Conditional contracts tend to be favoured when there is a lot of competition for a site, when sites are limited, and when market conditions are stable. They offer a developer a secure way to acquire a site and a guaranteed sale for a landowner.
However, the work has to be front-loaded, the price or a mechanism to agree the price has to be agreed, and the developer will be required to fund at least a 5% deposit. Personally, I have not seen that many conditional contracts in the last two years, but they can be attractive for landowners, principally that if planning and other conditions are achieved, a sale is guaranteed at an agreed or index-linked price. This can attractive as the land may be tied up for many years whilst planning consent is obtained.
Tying up land for many years is not something a landowner should do lightly; the market can change dramatically from year to year. Before entering into discussions, a landowner should establish what their bottom line requirements are, and important considerations for the longer term – particularly if at the end of the cycle the landowner will retain land alongside or near the development site.
Also, set out early the circumstances that will trigger the termination of the transaction should matters not proceed in a way you would like.
Do not be blinded by offers of early cash; in most cases, the landowner will end up paying back or giving credit for any early cash received. And finally, there is also no substitute for good specialist advice. Any investment in time and money at the beginning of the process will be repaid at the other end, even though it may take some time before this is apparent.
Tax should be considered at an early stage in any discussions, particularly as low-value grazing or scrubland will generally soar in value once residential planning consents are granted.
Provided an individual seller holds the land as an investment then they will generally be faced with a Capital Gains Tax (CGT) bill rather than an Income Tax bill. The current rate of CGT is 20% for higher rate taxpayers. This rate would be applied to the increase in value between the acquisition of the land and the sale, less certain allowable costs such as Estate Agent’s fees and Stamp Duty Land Tax paid.
Where the land sold was used for business purposes at the time of sale, including for farming, and the sale is part of the individual’s withdrawal from their business it may be possible to claim Entrepreneur’s Relief (ER).
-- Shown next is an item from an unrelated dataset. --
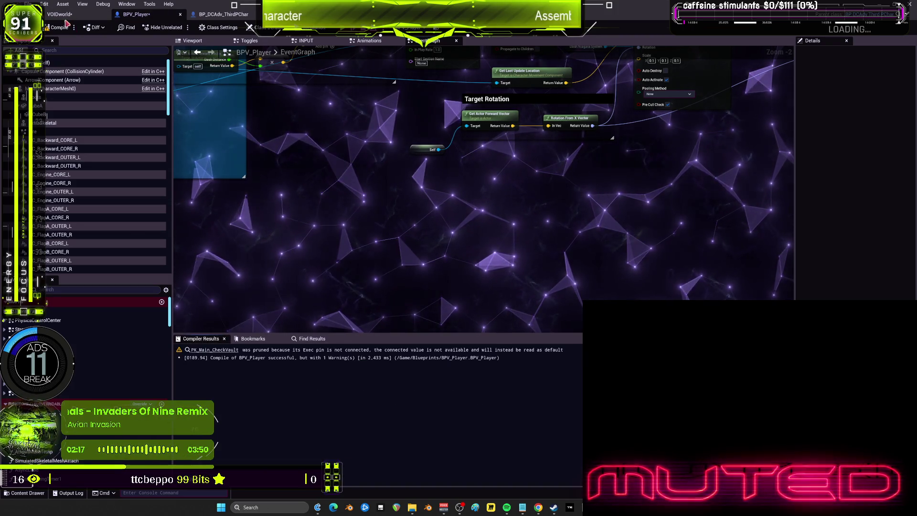
pyautogui.click(59, 14)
This reduces the CGT rate down to 10% for the first £10m of gains, provided the full lifetime limit is available.
Non-UK resident sellers have traditionally not had to worry about tax on disposals of UK land. However, they now need to watch out for new rules which seek to tax gains accruing to UK property that previously escaped the UK tax net. Different rules apply if the land includes a dwelling already or if the land could be said to be for the benefit of an existing dwelling.
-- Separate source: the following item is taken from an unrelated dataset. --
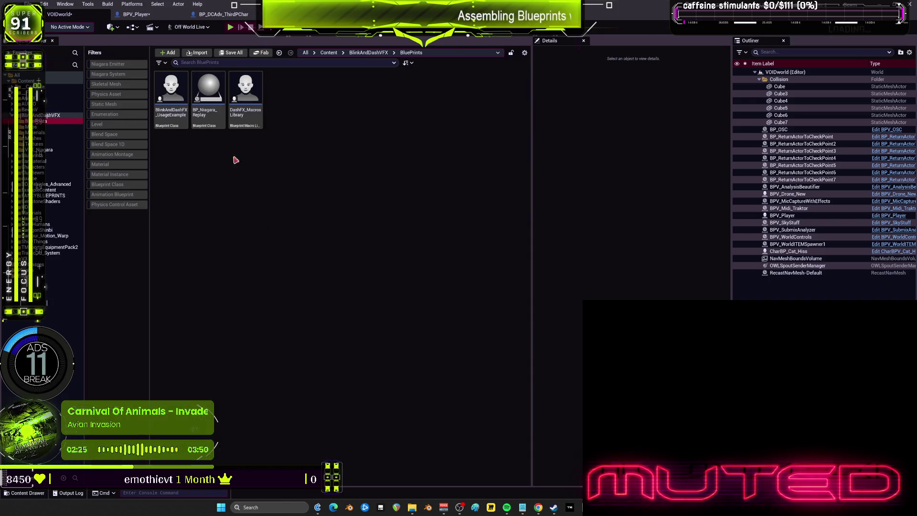
pyautogui.click(57, 81)
pyautogui.write('dash')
Finally, owners of agricultural land have traditionally enjoyed Agricultural Property Relief from Inheritance Tax meaning that the value of the qualifying land was not included in the owner’s estate on death. Once such land is sold, however, then the cash proceeds will not benefit from the relief unless they are reinvested into qualifying property. This should be borne in mind where the land is agricultural in nature.
This article first appeared in Financial Adviser on 28 September 2017.